Or center cut of beef? Robert Reich:
I’d wager if Americans also knew two-thirds of Ryan’s budget cuts come from programs serving lower and moderate-income Americans and over 70 percent of the savings fund tax cuts for the rich – meaning it’s really just a giant transfer from the less advantaged to the super advantaged without much deficit reduction at all – far more would be against it.
And if people knew that the Ryan plan would channel hundreds of billions of their Medicare dollars into the pockets of private for-profit heath insurers, almost everyone would be against it.
The Republican plan shouldn’t be considered one side of a great debate. It shouldn’t be considered at all. Americans don’t want it.
Which is why I get worried when I hear about so-called “bipartisan” groups on Capitol Hill seeking a grand compromise, such as the Senate’s so-called “Gang of Six.”
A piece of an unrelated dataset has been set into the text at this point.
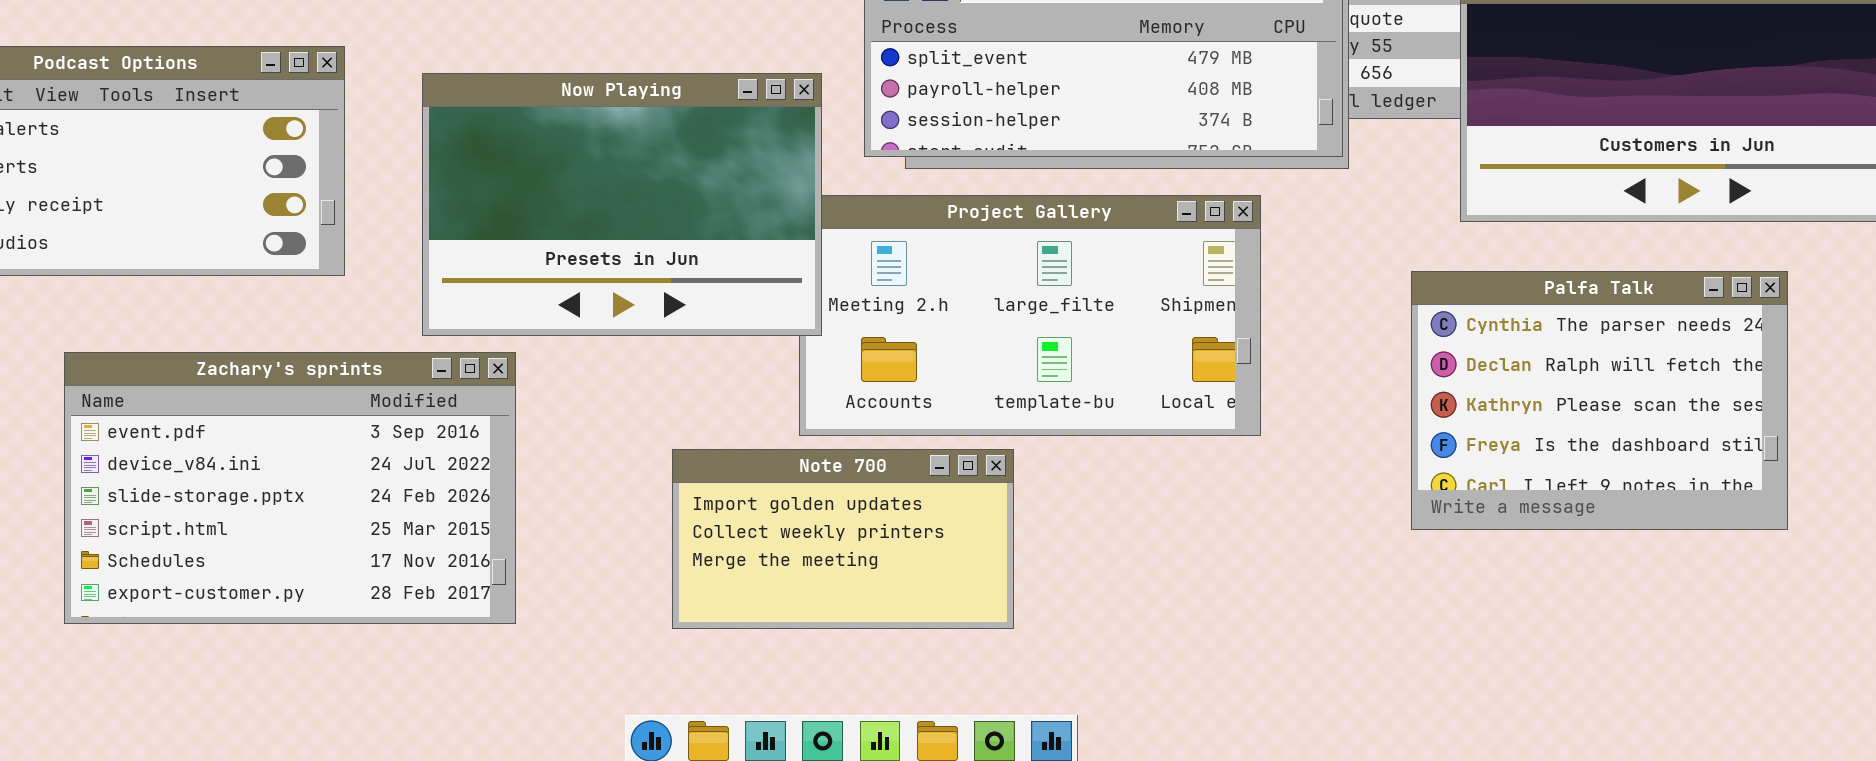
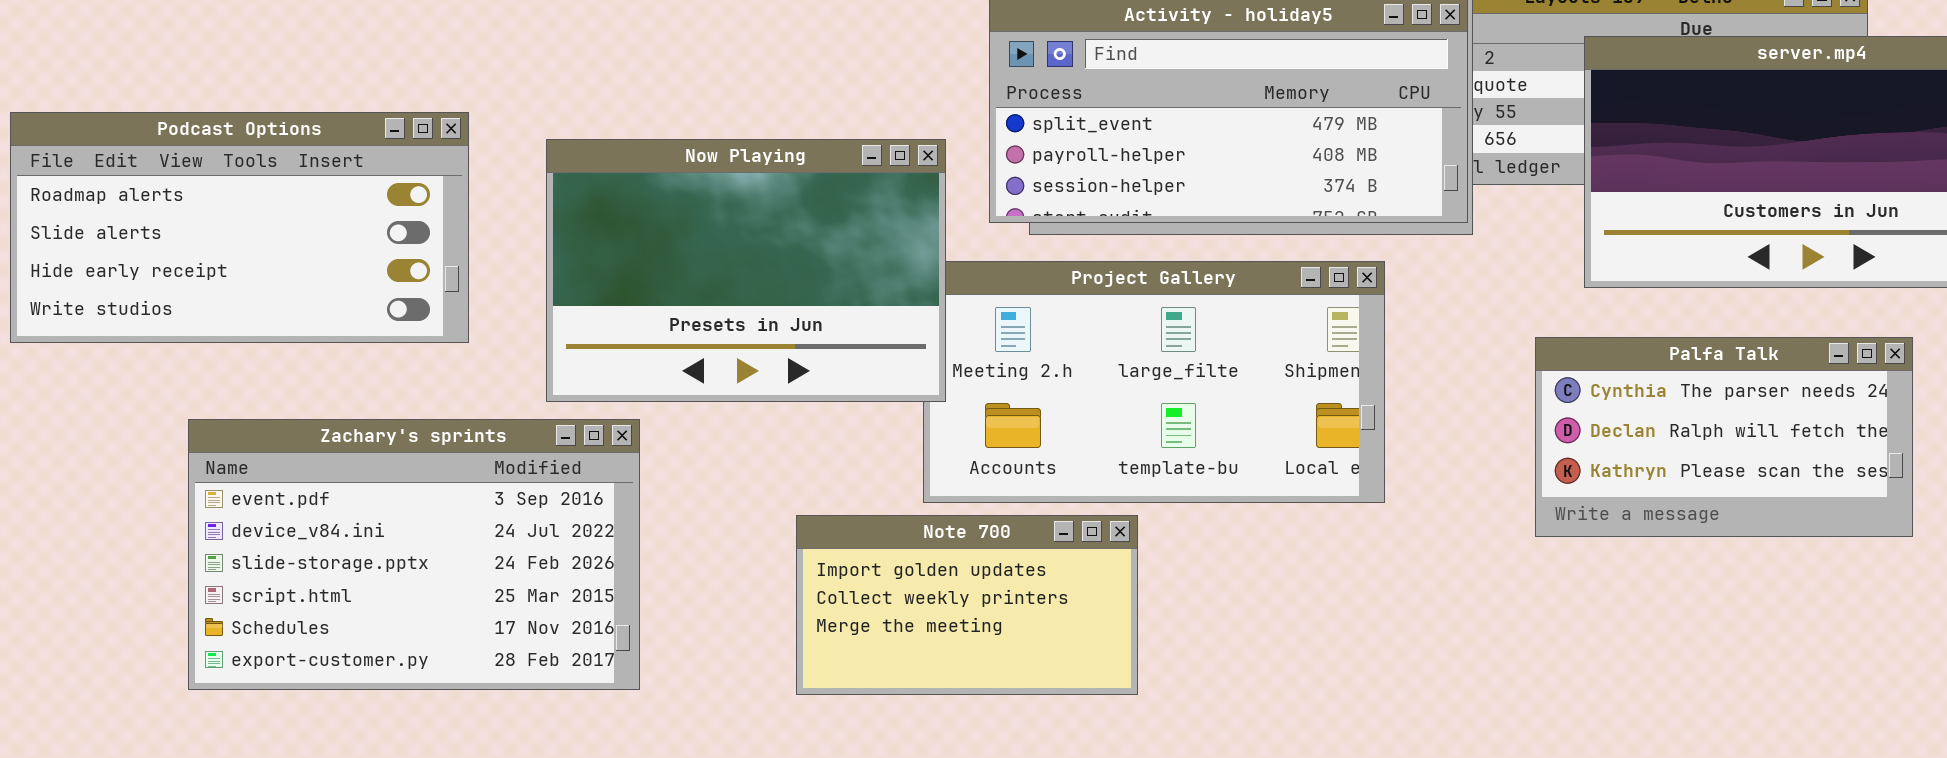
Palfa Talk: [1411,271,1788,530] -> [1535,337,1913,537], resized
Senator Dick Durbin, Democrat of Illinois, a member of that Gang, says they’re near agreement on a plan that will chart a “middle ground” between the House Republican budget and the plan outlined last week by the President.
Watch your wallets.
In my view, even the President doesn’t go nearly far enough in the direction most Americans would approve. All he wants to do, essentially, is end the Bush tax windfalls for the wealthy – which were designed to be ended in 2010 in any event – and close a few loopholes.
The only skin they want in the game is what’s left to peel from our backs.